= Vereniging van Oranjewerkers =

White supremacist political movement in South Africa

Vereniging van Oranjewerkers ("Association of Orange Workers", sometimes shortened to simply Oranjewerkers) is a South African white separatist political movement that seeks a homeland for Afrikaners.

==History==
Formed in 1980 by Wally Grant, H. F. Verwoerd junior (the son of Hendrik Frensch Verwoerd), Carel Boshoff and C. J. Joost, the group bemoaned the over-reliance of South Africa on a black workforce and sought to set up Oranjegroeipunte (Orange growth points) where the group would buy up land to settle unemployed white people on.

===Morgenzon===

Such a scheme was set up in Morgenzon.
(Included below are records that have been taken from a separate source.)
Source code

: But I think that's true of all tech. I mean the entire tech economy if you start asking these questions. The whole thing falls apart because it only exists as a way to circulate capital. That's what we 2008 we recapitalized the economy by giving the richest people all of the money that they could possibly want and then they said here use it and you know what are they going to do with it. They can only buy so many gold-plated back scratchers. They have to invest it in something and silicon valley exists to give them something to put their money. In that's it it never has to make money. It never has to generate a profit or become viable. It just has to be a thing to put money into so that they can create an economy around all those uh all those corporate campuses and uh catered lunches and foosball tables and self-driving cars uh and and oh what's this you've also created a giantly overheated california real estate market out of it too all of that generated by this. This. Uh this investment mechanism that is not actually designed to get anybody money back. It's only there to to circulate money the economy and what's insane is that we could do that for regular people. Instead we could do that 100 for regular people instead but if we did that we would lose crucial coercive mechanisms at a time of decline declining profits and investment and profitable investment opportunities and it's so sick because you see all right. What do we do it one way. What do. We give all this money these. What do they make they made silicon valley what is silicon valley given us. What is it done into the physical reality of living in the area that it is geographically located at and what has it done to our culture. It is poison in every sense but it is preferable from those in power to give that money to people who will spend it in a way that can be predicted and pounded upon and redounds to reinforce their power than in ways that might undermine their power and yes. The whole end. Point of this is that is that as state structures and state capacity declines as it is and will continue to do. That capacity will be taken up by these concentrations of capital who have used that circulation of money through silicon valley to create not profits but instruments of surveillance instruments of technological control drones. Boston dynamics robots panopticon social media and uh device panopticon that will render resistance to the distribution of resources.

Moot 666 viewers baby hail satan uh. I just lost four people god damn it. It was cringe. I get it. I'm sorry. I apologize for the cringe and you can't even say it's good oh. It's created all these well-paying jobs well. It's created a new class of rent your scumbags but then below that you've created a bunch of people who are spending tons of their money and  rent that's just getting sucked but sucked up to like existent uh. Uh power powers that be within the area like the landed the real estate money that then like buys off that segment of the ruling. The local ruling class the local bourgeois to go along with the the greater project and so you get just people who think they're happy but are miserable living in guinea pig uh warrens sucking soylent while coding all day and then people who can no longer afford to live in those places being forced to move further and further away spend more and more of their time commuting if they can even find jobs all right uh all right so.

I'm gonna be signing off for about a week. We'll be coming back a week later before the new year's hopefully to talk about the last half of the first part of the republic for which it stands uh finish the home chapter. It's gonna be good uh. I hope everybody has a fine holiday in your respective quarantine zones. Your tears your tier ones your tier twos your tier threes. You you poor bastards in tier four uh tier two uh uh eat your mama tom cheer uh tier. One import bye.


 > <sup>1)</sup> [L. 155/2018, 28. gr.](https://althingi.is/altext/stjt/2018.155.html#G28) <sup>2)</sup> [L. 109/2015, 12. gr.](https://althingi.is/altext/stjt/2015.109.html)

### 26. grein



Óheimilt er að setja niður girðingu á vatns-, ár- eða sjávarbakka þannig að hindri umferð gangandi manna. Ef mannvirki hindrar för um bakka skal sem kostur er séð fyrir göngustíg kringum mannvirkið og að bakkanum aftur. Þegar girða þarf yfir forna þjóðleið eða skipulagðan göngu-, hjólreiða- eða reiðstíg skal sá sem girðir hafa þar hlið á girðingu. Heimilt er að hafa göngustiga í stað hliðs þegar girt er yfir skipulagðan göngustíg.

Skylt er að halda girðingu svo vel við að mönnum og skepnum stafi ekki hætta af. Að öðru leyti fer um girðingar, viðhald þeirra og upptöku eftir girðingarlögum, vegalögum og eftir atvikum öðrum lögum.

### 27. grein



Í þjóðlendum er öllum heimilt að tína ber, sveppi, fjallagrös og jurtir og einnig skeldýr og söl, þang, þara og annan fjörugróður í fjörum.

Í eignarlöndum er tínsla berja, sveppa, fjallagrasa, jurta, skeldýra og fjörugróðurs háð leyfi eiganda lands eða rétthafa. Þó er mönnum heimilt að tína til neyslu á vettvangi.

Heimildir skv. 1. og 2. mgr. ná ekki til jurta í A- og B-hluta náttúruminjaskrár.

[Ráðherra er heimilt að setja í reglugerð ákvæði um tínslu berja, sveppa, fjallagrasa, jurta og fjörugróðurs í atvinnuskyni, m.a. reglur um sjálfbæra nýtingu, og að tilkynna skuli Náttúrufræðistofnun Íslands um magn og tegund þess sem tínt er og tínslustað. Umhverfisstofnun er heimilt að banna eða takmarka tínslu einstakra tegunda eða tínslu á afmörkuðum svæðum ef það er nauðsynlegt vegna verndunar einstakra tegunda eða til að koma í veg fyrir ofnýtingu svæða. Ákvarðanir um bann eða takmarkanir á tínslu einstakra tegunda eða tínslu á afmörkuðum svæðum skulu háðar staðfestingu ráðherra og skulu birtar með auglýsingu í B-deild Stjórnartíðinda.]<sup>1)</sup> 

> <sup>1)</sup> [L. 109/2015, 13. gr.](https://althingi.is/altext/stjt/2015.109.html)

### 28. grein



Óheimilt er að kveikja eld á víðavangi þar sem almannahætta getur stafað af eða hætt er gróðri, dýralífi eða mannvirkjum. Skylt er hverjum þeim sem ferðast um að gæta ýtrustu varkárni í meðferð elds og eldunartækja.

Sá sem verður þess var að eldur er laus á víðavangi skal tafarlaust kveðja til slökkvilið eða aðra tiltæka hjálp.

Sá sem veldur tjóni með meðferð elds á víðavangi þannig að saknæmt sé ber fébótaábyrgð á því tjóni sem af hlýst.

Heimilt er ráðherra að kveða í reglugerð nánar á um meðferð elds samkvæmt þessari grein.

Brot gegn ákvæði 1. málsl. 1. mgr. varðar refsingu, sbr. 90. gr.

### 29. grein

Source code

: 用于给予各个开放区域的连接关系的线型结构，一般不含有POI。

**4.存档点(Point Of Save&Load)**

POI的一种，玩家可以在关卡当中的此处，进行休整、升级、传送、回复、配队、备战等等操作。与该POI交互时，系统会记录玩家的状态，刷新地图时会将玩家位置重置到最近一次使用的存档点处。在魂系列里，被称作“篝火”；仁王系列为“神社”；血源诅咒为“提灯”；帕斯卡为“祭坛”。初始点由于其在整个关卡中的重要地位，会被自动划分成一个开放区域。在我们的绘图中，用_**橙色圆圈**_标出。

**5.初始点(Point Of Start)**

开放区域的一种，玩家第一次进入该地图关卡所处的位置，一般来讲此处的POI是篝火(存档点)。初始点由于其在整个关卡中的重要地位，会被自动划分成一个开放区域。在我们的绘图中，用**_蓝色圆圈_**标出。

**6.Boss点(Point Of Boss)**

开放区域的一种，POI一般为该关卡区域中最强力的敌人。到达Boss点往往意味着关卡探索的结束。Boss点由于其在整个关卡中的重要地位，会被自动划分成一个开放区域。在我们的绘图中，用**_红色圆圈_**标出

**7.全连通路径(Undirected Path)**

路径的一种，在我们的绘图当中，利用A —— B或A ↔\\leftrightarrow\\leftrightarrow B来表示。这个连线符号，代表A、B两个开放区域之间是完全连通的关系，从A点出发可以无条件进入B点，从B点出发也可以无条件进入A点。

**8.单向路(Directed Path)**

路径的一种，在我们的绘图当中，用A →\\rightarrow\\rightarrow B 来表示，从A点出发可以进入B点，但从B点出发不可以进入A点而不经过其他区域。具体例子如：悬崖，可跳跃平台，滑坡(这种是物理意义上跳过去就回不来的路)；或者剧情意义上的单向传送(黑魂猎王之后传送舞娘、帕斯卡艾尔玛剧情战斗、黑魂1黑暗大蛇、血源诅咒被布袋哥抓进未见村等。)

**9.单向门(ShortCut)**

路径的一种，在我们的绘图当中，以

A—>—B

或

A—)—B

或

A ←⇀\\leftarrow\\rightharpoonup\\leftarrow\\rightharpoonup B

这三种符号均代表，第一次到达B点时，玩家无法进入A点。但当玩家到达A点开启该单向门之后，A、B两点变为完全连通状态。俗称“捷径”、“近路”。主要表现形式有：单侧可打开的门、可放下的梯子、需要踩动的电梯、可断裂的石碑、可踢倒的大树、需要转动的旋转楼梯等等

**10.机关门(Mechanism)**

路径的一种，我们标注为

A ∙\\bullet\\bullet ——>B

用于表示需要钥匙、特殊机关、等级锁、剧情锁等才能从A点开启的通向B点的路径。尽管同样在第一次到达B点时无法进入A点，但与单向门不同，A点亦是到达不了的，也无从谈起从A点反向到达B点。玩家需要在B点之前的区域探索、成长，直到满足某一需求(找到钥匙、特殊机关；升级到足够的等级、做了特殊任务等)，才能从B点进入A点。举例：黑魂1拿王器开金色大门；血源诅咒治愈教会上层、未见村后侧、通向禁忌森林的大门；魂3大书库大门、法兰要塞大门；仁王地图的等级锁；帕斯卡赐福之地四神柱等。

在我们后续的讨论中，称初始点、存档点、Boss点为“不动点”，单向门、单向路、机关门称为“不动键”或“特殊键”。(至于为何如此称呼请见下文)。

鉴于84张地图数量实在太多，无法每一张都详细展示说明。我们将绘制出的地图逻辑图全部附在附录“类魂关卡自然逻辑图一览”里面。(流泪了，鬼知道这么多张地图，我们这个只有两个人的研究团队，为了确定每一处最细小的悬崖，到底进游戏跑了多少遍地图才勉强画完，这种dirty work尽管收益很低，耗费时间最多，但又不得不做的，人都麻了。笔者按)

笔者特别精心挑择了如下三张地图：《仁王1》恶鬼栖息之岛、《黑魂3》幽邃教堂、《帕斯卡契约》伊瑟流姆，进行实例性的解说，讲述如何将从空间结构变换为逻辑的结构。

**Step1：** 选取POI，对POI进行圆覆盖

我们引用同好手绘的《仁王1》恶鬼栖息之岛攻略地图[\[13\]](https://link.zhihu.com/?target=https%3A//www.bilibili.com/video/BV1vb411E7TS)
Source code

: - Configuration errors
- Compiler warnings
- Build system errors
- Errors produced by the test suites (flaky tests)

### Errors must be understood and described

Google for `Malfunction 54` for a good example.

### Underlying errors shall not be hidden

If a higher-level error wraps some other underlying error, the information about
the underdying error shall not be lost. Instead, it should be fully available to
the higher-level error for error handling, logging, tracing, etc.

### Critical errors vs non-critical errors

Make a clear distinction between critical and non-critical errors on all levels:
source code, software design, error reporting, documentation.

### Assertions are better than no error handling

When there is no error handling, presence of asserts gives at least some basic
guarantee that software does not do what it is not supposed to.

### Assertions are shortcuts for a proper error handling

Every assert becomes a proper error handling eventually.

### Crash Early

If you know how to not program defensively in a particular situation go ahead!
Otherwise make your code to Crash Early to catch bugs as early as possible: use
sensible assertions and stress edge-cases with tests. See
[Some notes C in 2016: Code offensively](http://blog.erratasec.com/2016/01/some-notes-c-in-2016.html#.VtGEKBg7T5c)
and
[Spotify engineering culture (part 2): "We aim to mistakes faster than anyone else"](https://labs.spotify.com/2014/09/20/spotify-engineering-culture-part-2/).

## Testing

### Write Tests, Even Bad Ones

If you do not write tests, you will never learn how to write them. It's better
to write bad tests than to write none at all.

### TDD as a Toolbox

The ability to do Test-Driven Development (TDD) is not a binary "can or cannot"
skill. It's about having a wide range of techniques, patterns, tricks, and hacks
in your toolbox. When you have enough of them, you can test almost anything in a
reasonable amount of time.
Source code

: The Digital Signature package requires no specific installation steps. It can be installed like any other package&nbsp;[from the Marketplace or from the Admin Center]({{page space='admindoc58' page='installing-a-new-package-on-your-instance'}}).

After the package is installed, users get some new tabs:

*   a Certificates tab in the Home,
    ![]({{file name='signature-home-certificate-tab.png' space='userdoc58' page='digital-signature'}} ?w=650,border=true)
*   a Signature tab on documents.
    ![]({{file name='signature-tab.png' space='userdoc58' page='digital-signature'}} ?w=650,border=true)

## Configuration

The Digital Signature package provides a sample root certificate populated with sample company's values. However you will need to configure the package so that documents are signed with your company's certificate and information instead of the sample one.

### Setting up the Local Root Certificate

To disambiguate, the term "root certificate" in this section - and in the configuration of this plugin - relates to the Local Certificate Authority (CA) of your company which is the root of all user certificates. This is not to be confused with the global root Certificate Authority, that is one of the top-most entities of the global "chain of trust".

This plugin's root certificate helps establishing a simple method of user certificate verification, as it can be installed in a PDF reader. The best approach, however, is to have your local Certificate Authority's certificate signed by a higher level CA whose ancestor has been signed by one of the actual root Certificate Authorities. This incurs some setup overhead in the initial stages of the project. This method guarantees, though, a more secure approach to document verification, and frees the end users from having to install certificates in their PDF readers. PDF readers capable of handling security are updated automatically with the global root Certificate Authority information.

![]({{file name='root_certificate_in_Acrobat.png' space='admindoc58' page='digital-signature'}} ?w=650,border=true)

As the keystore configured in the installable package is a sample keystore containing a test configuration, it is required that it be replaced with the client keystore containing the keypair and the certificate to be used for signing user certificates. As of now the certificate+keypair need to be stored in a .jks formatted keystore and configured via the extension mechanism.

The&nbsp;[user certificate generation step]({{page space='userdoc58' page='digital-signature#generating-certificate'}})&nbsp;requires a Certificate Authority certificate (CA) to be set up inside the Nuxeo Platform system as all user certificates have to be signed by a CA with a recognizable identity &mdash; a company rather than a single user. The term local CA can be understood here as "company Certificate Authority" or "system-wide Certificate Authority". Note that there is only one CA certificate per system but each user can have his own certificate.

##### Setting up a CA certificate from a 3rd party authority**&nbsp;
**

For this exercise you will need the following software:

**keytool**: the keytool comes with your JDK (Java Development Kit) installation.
Oranjewerkers bought the town in 1982, and in the mid-1990s its population was 400 whites and 6,000 blacks.

Alongside this they also developed the plan of bolwerke ('bastions'), or privately owned farms whose landowners would undertake to stop utilising black labour.

===Aftermath===
Eschewing the party political route, the Oranjewerkers became more of a research group, undertaking a series of studies of the demographics of the country. Leading member Hercules Booysen termed their mission as dinamiese-konserwatisme, seeking newer ways to implement the old ideas of apartheid and the creation of a Volkstaat. Similar plans for redesigning the map of South Africa have been suggested by the group from time to time.

==In fiction==
The organisation features prominently in Larry Bond's tale of a fictionalised Cold War conflict in South Africa, Vortex. By the novel's conclusion, they have succeeded in reaching their goal for an autonomous Afrikaner state under a post-apartheid government.